Funny thing with logical contradictions is that it works both ways. Your argument implies that neurotypicals cannot understand certain questions. In particular, “how likely are you to recommend our products to friends & family”, literally, at face value.
Weird argument to make, don’t you think?
Well fuck me. How can i make it this far in life not realizing “would you recommend this to…” explicitly implied the hypothetical. I’ve always thought “I guess maybe if it came up, but when the hell would this ever come up? What a dumb ass question…” Even answering no because no one i know would even know what this product is.
Fucking fuck I’m a dumb ass. Lmao
It’s not so much your argument, as being the implication of what you are saying.
There was some hint of condescension in your language as to this being a lack of ability in one side to (paraphrasing) “get the obvious context”, and at the same time attribute this to (I’m assuming) social intelligence, or rather, a lack thereof.
What I’m saying, is that you cannot have it both ways here. If the questionnaire aims to get accurate responses, from everyone, you need accurate questions.
Many people you might think this applies to, are perfectly fine understanding the literal meaning, and also any number of “let’s assume the question is asking something else instead”-variations. Not that this even matters, as just by accepting the possible existence of variability in how different groups might “be able to understand the obvious context clues”, the way you unify responses in the sense of “answering the same question”, is by making questions less ambiguous.
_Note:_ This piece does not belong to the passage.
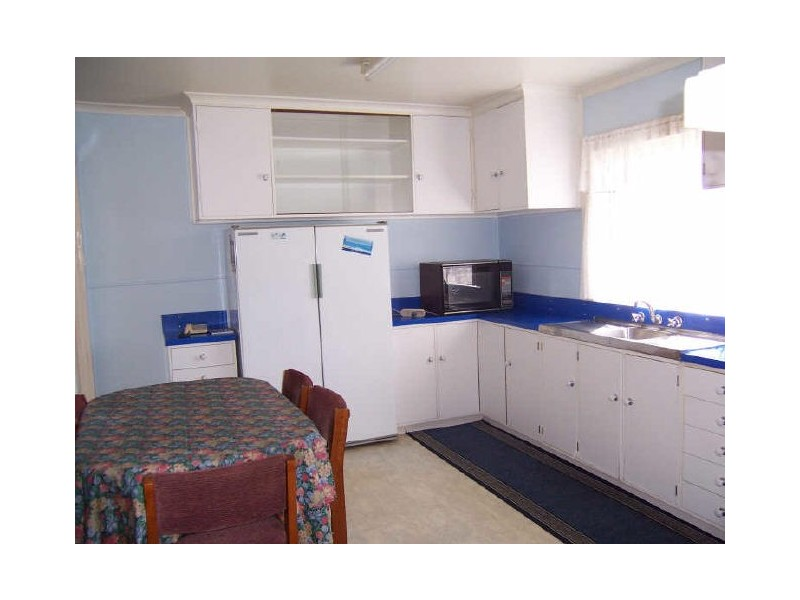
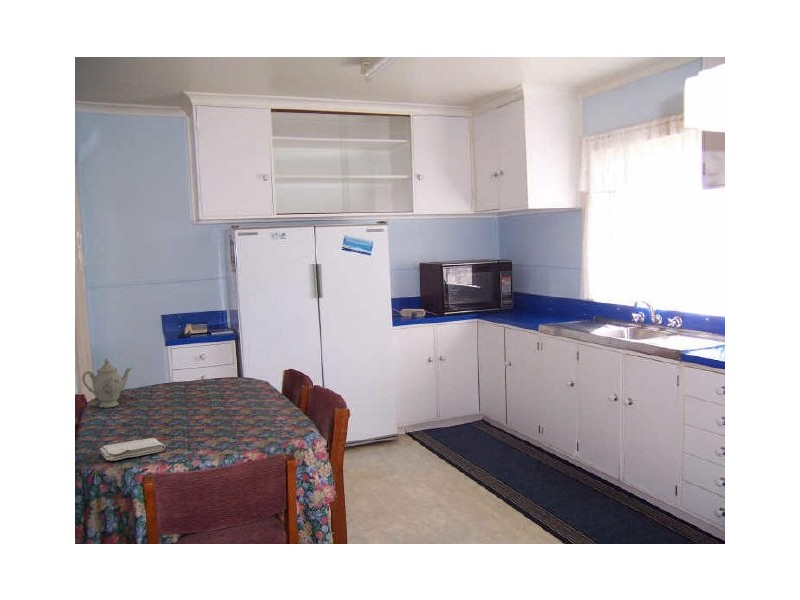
+ washcloth [99,437,166,462]
+ chinaware [81,357,133,409]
Which brings me back to my comment as to how communication works. Concept - symbols - concept. This is always dependant on overlapping agreement in translations at either end, which also depends on context, explicit and implicit. My only argument, the one that you considered might have been tongue in cheek, is that if you want coherent responses to a question, you are better served by a wording that minimises the need for a shared implicit context.
The specifics of my example, I’m guessing, is what you confuse with the more general point. I’m sure that even tho we disagree as to where to draw the line, the general point is still valid.
To refer back to the original post, you are taking things too literally, and in doing so, missing meaning that is present in the symbols. As a rough analogy, DXT1 GPU texture compression has two modes. Both start by storing two colours, then they diverge. They both store a number from zero to three per pixel, but in one mode, zero to three all mean interpolating between the two endpoint colours, and in the other mode, zero to two are for interpolation, and three means that the pixel is transparent. There’s no bit explicitly storing which mode’s being used, but the information is there. The two stored colours should also be interpreted as two numbers, and if the higher one is first, then you use the first mode, and if the higher one is second, then you use the second mode. If the colours were interpreted too literally, they’d only be seen as colours, but an implementation can see that there was a choice to put the colours in a particular order, and read into that. There’s no abiguity, people just need to know about the rule and apply it.
For communicating with the public, there are enough people that are barely literate that asking the simplest version of a question is going to cover more of the population than one that adds all the necessary qualification to ensure someone that takes everything literally knows it’s a hypothetical.
You and test don’t exist in a vacuum: you can conjure context from your knowledge about the world.
Not denying that. Do you think that is the argument here?
Point is - the question from test is good enough.
If you only want answers from the type of people who can conjure this information, and do so in the same way, sure. What a weird thing to assume about the people answering the question, huh?
I mean, additional questions and struggle from the respondent are valuable insight by itself in this context.